Excerpted data:

═══

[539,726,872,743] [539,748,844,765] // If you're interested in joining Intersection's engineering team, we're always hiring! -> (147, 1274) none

═══

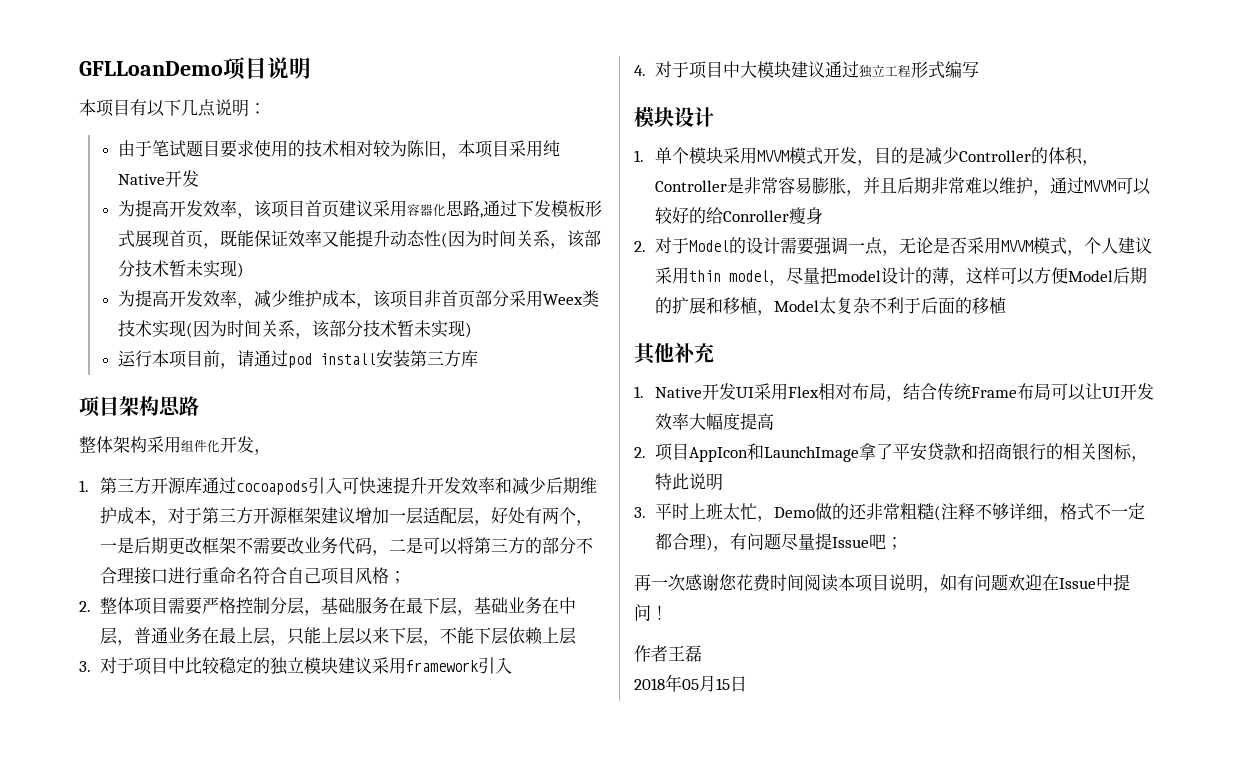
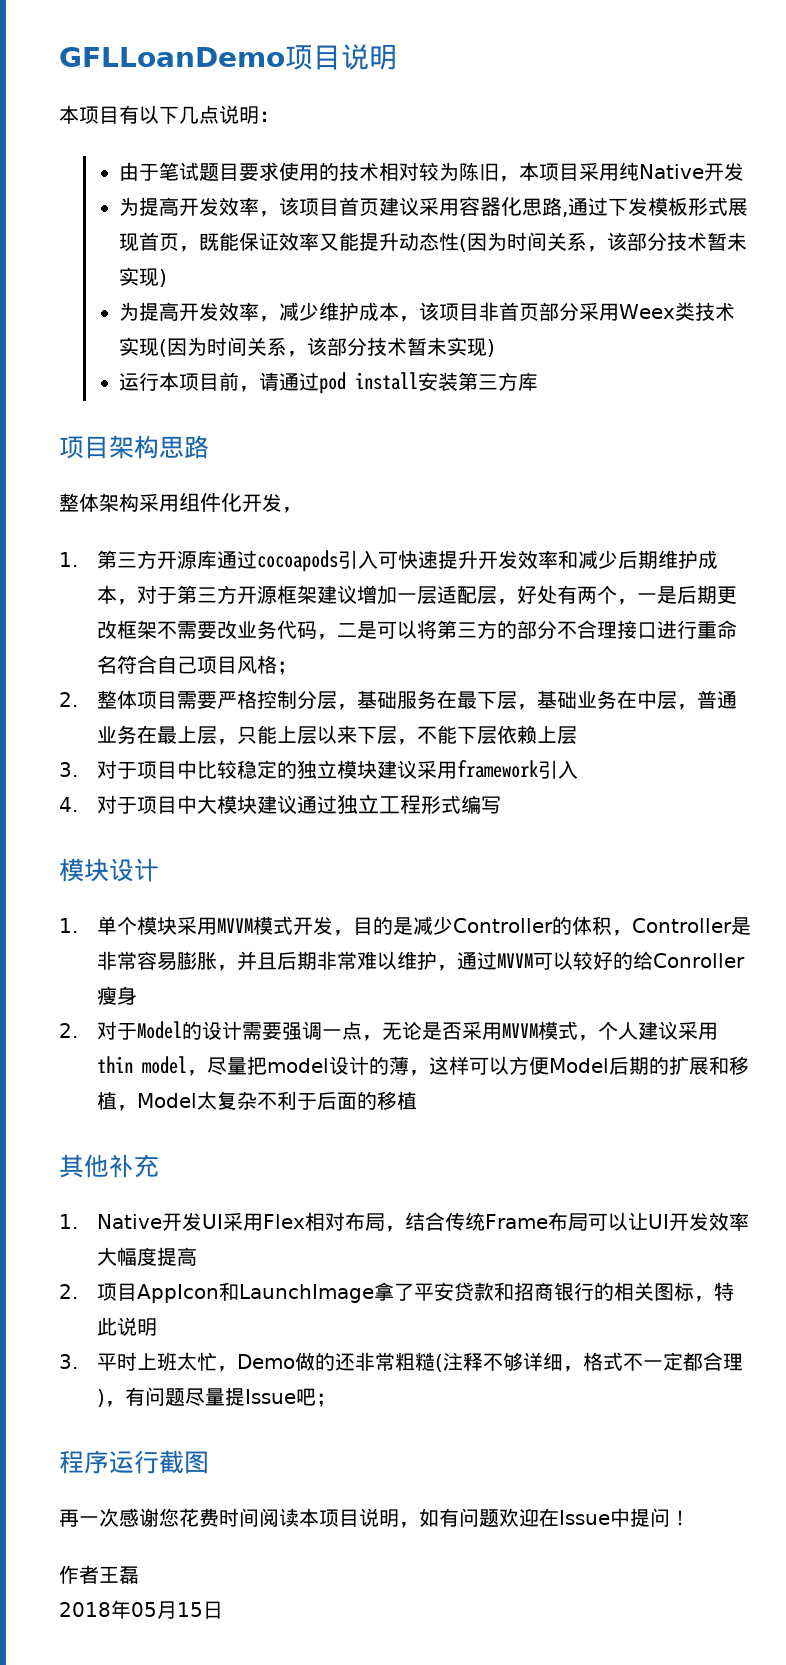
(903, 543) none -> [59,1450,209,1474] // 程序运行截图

═══

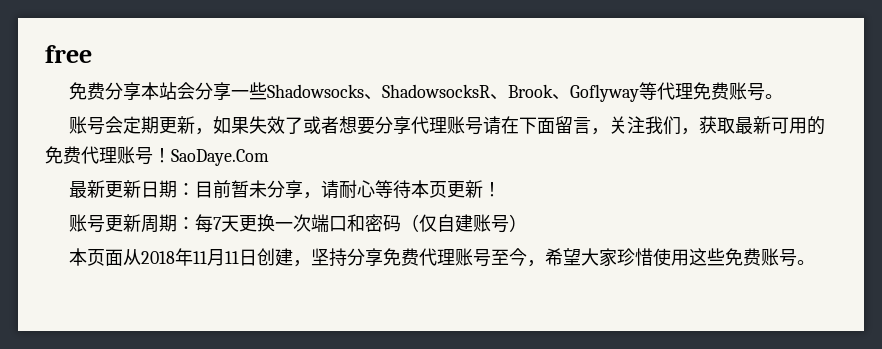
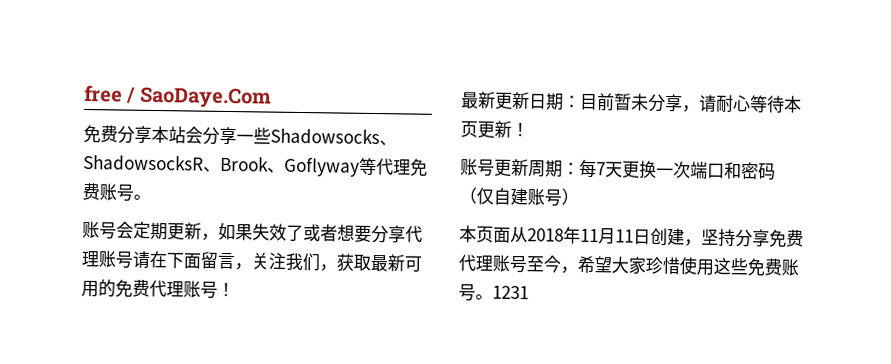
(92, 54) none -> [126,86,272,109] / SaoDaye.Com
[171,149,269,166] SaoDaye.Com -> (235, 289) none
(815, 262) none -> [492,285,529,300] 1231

═══

Task instructions: Please find all lines of the entries that hold the string "SaoDaye" and copy them.

Result of this exercise:
(92, 54) none -> [126,86,272,109] / SaoDaye.Com
[171,149,269,166] SaoDaye.Com -> (235, 289) none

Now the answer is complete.